From the entries below, copy exactly the lines from the one that contains "bottle: present [290,417,312,482]" through the one that contains "teapot: present [519,614,575,724]", both included, and only those.

→ Supplied records:
□ □ □ □ □
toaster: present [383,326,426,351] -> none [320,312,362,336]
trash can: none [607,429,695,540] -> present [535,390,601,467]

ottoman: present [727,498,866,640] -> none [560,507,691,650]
□ □ □ □ □
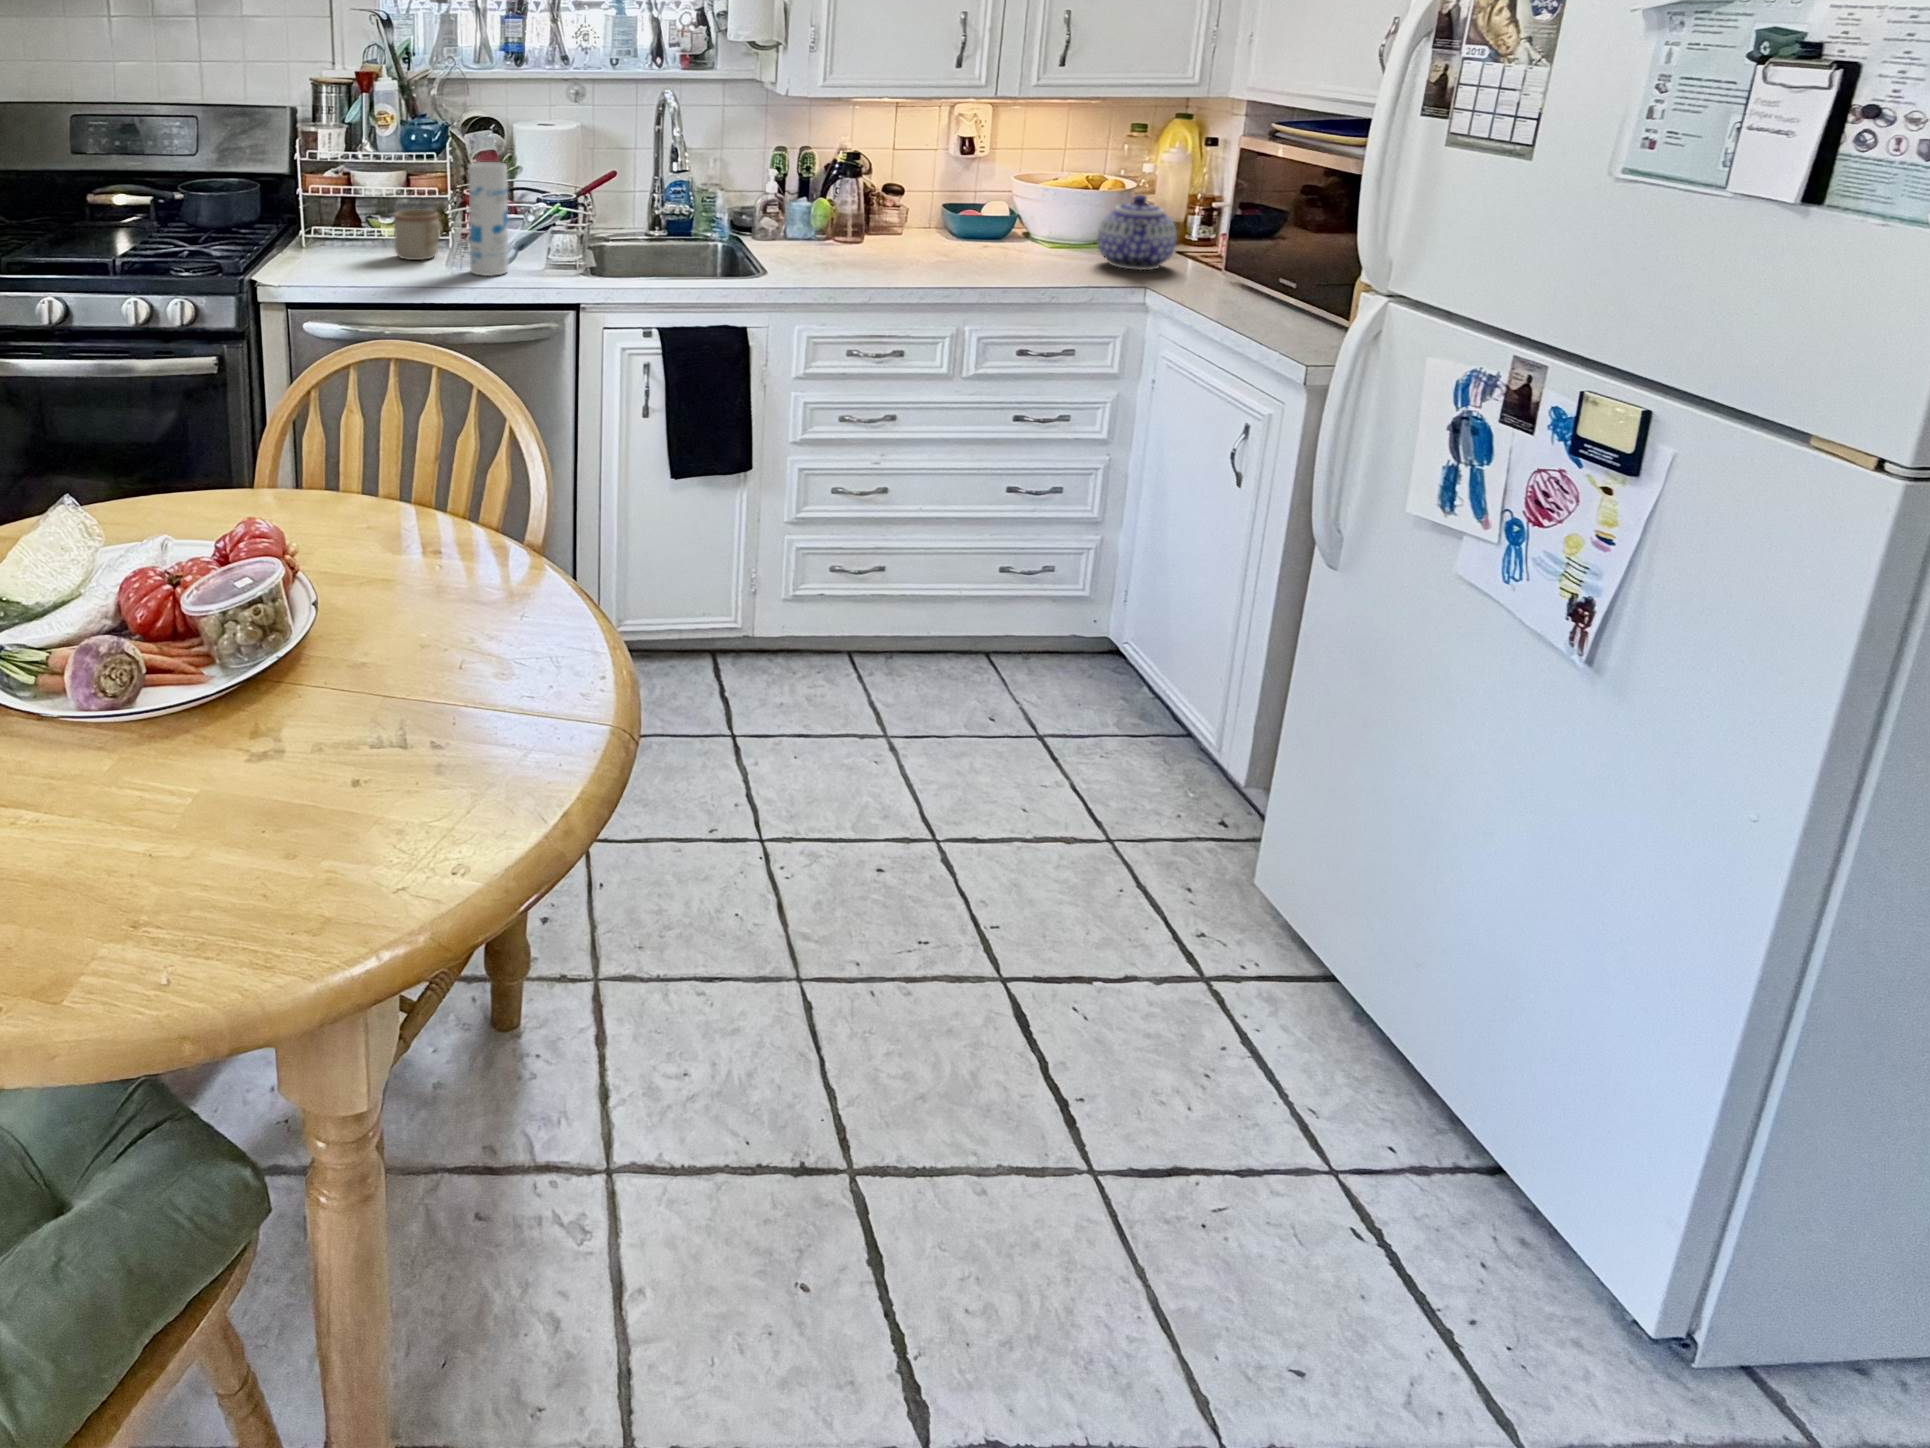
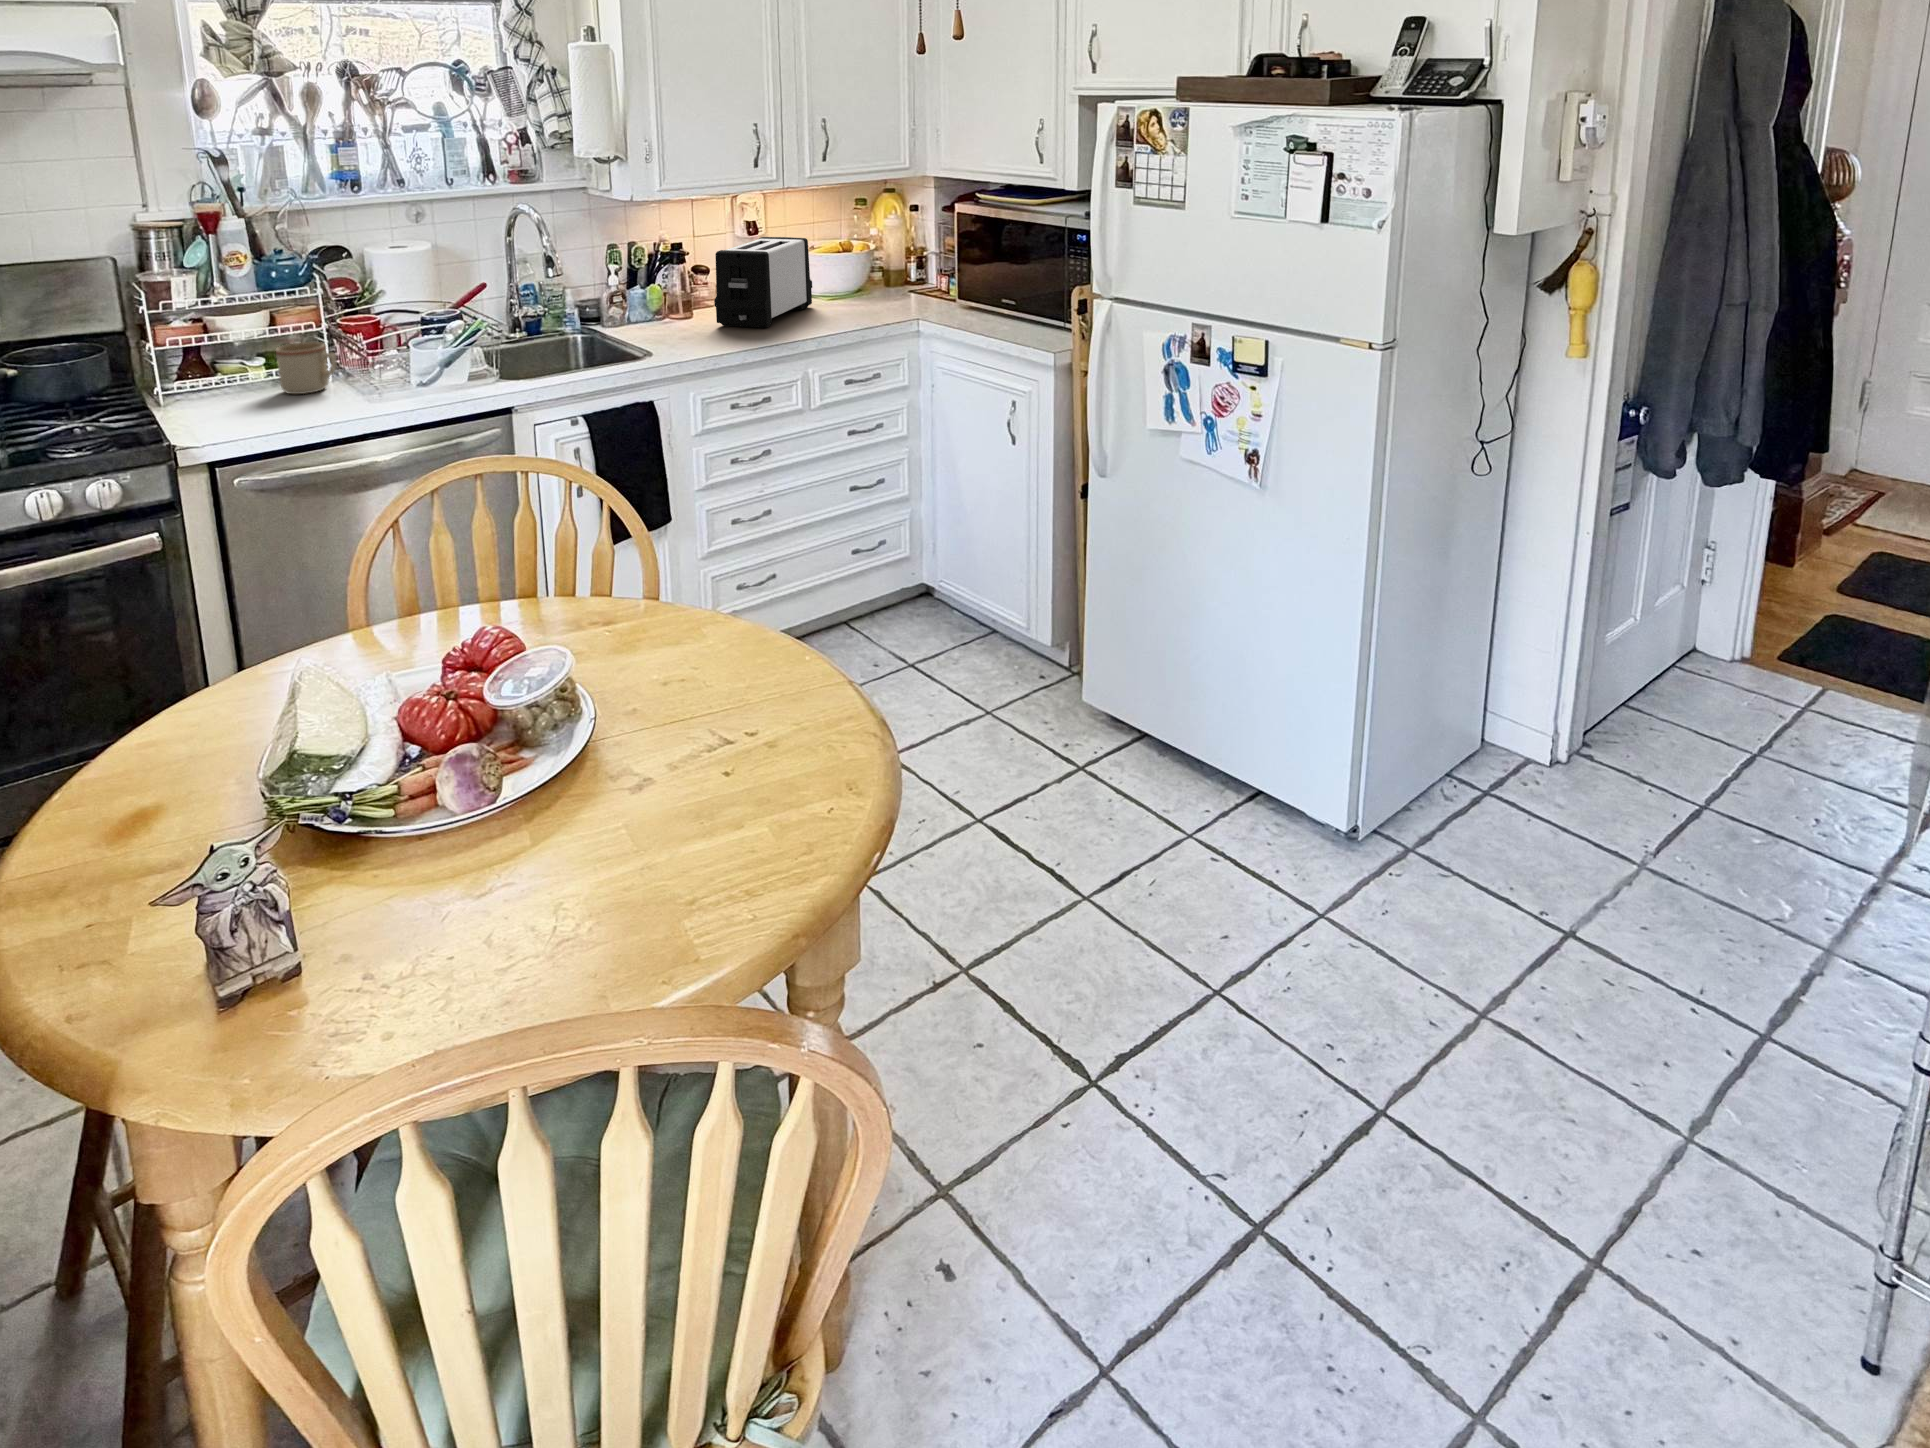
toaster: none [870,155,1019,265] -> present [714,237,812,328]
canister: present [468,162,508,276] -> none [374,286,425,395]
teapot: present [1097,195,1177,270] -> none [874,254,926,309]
□ □ □ □ □
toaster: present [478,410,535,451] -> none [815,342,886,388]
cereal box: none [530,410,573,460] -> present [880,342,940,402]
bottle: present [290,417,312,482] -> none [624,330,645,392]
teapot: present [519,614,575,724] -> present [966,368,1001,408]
□ □ □ □ □
→ Solution below:
bottle: present [290,417,312,482] -> none [624,330,645,392]
teapot: present [519,614,575,724] -> present [966,368,1001,408]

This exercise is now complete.